Work required:
Read the listing below and tally the lines that contain "шалтер"; the reply is that tally only.
□ □ □ □ □ □ □
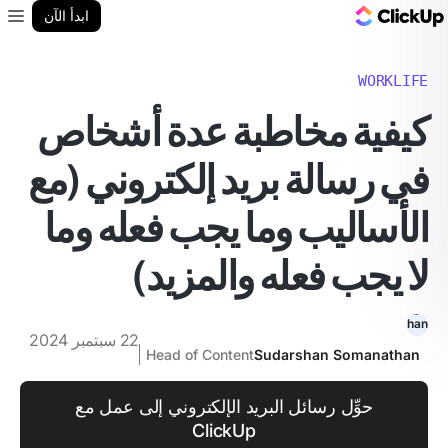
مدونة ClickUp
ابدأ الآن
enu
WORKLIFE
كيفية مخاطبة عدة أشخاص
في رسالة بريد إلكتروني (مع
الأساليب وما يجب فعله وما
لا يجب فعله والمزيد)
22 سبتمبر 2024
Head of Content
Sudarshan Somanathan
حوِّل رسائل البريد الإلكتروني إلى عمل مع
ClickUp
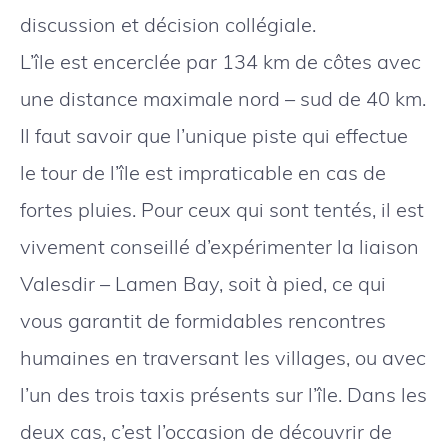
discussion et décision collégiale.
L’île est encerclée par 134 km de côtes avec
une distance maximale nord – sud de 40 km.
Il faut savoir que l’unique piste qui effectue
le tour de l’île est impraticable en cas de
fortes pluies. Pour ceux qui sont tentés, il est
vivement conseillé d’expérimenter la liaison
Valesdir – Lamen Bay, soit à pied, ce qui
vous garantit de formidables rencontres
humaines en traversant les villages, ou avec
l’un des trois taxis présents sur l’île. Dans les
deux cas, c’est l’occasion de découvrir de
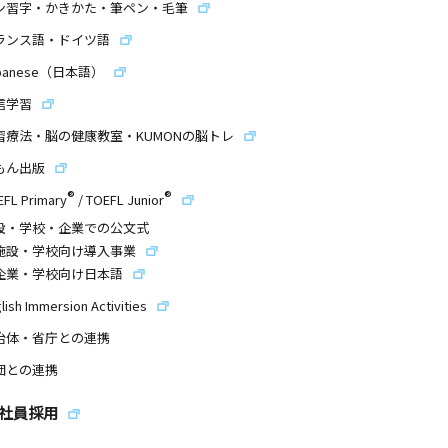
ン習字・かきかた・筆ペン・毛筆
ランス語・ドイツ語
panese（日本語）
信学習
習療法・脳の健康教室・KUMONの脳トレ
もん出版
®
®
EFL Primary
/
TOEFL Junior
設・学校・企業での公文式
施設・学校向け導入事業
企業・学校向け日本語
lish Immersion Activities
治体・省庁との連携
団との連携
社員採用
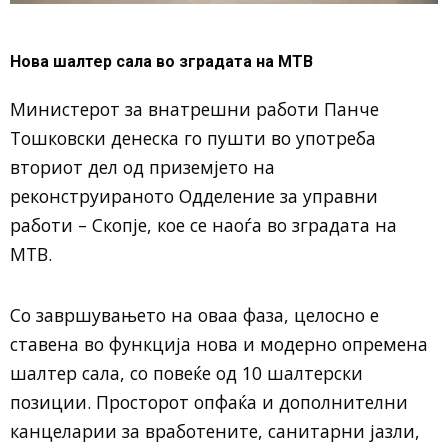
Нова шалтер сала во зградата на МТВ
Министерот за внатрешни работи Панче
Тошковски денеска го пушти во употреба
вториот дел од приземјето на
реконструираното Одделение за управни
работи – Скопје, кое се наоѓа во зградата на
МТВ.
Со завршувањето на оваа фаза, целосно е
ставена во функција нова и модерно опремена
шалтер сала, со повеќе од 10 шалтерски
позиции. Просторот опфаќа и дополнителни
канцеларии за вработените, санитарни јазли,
□ □ □ □ □ □ □
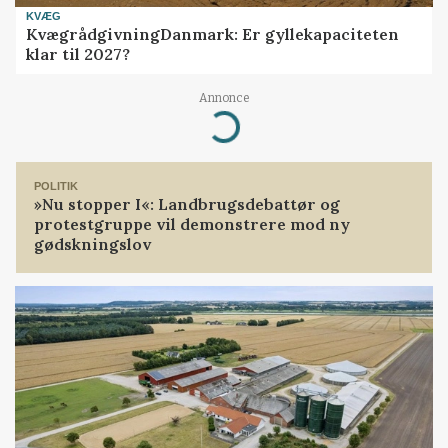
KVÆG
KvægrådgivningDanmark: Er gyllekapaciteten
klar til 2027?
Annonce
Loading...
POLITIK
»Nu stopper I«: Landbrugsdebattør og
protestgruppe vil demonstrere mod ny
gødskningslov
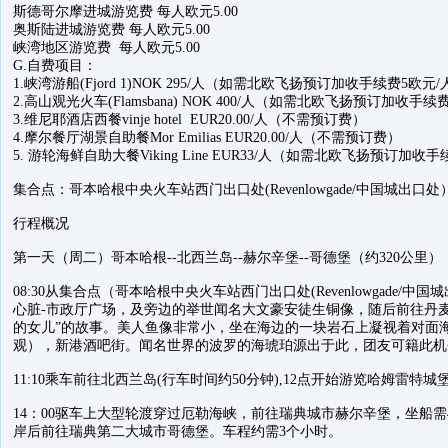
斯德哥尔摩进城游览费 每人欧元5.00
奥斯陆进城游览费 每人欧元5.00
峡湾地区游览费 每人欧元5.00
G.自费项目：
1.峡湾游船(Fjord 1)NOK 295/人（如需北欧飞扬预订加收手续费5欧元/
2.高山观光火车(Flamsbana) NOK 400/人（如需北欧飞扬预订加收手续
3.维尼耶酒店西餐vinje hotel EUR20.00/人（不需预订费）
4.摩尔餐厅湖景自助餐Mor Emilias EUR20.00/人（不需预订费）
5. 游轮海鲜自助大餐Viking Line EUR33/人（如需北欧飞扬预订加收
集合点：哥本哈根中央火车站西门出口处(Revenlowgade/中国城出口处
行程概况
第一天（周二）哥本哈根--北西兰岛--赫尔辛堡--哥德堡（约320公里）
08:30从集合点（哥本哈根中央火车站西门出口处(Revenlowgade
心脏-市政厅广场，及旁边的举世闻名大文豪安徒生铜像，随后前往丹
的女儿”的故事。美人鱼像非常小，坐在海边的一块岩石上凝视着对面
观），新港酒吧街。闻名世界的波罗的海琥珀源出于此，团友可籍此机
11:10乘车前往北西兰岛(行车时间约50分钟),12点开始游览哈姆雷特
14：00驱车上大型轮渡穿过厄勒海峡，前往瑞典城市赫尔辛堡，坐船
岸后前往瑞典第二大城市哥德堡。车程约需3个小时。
□ □ □ □ □ □ □
Reply to the exercise:
2